Il percorso vero e proprio comincia dall’accettarsi, dal momento in cui capisci di dover dare un senso alla tua vita: senza avere questa convinzione di fondo, partire è difficile. Una volta oltrepassato questo grande muro ci sono delle strutture apposite. Due anni fa chiamai una struttura del Lazio- senza neanche essere tanto sicuro di voler sentire la parola “pronto?” dall’altro capo del telefono- e, convinto fosse una cosa a lungo termine, presi l’appuntamento che, con mia immensa sorpresa, fissarono per la settimana seguente. All’inizio ci sono tre colloqui da fare con lo psicologo che poi, purtroppo, ti manda a fare ulteriori sedute al CIM, con degli ottimi psichiatri, per poter capire se si tratta di genetica o di momentanei disturbi mentali, e il tutto viene poi certificato dalla Asl. Nel mio caso è stato scientificamente fondato, dalla mappa cromosomica, che i miei cromosomi non erano tutti femminili e quindi, se vogliamo, possiamo parlare di mutazione genetica. Mi hanno addirittura detto di aver atteso troppo. Lo step seguente prevede degli incontri con l’endocrinologo che- dopo aver studiato a fondo i tuoi referti e fatto numerosi esami, visite e ricerche- ti assegna una cura ormonale intramuscolare, fatta di testosterone, che inizierà a mutare l’aspetto esteriore e la voce. Questa cura sarà a vita e cambierà solo quando, a livello fisico, scompariranno gli attributi femminili, per poi proseguire con una cura base. Di pari passo, ovviamente, non manca la parte legale: si avvia una vera udienza, con tanto di giudice e avvocato, per avere il nulla osta che consente l’operazione. Insomma, ci vuole l’ok dello Stato. Infine, c’è un’eventuale ricostruzione dell’apparato genitale maschile quella che, in quanto comporta numerose operazioni di chirurgia estetica, e trattandosi non solo di estetica ma anche di funzionalità, si protrae più a lungo. Questa è una cosa che a breve farò sicuramente, non sono di certo partito con l’intenzione di lasciare le cose a metà, ma come tanti altri ho preferito dare precedenza a un mio fondamentale inserimento nella società. Il fatto di riconoscermi sotto aspetti più emotivi che pratici della questione.
Pochi giorni fa, sull’autobus, un signore mi ha detto «Ragazzo, può spostarsi che devo scendere?». Questo è un dettaglio che per molti può sembrare futile, insignificante o addirittura stupido, mentre per me è tutto. Quel “ragazzo” mi ha reso felice, mi ha fatto capire che la mia fatica sta portando a dei risultati reali e visibili.

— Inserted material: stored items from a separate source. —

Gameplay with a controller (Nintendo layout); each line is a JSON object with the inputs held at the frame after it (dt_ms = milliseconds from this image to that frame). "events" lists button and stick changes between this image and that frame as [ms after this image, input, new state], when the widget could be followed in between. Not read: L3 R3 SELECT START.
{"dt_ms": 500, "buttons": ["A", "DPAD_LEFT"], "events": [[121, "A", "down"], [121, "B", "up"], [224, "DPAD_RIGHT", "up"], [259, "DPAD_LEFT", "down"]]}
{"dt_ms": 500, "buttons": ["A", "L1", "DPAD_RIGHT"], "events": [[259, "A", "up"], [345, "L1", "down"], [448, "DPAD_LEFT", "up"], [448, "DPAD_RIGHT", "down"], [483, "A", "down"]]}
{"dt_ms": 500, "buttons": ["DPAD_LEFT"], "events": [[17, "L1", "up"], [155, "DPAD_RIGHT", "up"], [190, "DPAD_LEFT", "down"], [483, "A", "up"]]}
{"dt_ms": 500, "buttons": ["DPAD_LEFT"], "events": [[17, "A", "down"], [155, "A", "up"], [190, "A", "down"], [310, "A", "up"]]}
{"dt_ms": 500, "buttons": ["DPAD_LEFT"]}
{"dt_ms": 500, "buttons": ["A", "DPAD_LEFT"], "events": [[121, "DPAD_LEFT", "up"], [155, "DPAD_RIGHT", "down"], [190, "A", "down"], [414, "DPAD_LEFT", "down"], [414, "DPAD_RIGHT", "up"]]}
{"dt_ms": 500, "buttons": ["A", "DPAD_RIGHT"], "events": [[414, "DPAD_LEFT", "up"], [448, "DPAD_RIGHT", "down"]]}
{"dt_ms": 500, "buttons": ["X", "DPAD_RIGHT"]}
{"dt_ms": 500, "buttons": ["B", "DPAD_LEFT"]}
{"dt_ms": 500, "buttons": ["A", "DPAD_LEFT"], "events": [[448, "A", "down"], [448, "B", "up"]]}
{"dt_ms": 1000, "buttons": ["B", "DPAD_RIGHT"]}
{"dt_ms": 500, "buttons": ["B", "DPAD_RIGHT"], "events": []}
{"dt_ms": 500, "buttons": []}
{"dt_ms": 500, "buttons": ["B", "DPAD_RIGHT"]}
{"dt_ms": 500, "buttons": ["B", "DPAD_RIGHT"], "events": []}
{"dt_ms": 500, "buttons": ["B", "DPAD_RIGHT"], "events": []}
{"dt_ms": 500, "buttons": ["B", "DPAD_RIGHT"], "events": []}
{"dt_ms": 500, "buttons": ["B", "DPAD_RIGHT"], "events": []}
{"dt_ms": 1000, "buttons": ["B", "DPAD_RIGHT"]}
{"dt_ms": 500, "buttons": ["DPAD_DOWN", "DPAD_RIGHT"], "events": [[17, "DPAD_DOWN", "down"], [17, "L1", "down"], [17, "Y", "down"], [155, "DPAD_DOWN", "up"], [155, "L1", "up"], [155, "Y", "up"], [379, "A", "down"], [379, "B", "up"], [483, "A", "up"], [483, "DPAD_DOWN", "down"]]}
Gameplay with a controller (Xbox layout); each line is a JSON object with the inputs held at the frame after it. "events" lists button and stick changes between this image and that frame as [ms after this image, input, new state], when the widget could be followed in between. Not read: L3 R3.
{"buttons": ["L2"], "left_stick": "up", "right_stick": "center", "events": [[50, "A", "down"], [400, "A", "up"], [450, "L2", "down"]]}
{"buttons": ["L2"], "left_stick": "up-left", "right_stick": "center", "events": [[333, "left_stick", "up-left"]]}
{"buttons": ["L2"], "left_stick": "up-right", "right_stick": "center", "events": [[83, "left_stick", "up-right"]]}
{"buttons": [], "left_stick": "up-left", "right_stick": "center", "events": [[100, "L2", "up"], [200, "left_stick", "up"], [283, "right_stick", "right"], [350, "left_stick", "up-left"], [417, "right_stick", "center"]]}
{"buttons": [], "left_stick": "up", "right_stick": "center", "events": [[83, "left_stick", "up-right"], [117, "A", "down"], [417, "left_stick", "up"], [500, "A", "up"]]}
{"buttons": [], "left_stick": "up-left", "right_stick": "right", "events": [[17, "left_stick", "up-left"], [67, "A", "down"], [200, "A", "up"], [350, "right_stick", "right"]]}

[Fonte photo: Miles McMillan, lookatme.ru]
[Fonte photo: Miles McMillan, lookatme.ru]
Hai una voce bellissima, che più volte ti ha portato sul palco. Hai pensato che non sarebbe più stata la stessa? Come hai vissuto il suo cambiamento?

Questo è l’unico rimorso che mi porterò a vita, la mia più grande rinuncia, perché so che non potrò più cantare in quel modo. Eppure, nonostante questo paletto, ero davvero convinto di intraprendere questo cammino e così deciso a compiere il grande passo, da aver fatto slittare il canto, la mia più grande passione, in secondo piano. Pensare al dopo e a quel che sarei diventato mi ha dato la forza per farlo. Non so se riuscirò a trasmettere ancora qualcosa e ad emozionare le persone come facevo prima, ma sarà proprio questo a farmi capire se era solo merito della mia voce o anche della mia personalità, quando ricomincerò a cantare lo scoprirò. Fino a quando la mia voce non si stabilizza, prendendo una forma definitiva, ciò rimarrà un grande punto interrogativo.

Da qui a dieci anni come ti vedi?

Indubbiamente una persona adulta, visto che sono appena rinato e mi trovo in una fase embrionale della mia vita: dovrò ripartire da zero e rivivere tante e tante situazioni sotto un altro punto di vista. Da qui a dieci anni avrò una famiglia? Chissà, staremo a vedere.

Sei felice?

Troppo. E credo che questa parola non basti nemmeno a far capire quanto io lo sia davvero.

Grazie a Leo, da Il Giornale Digitale.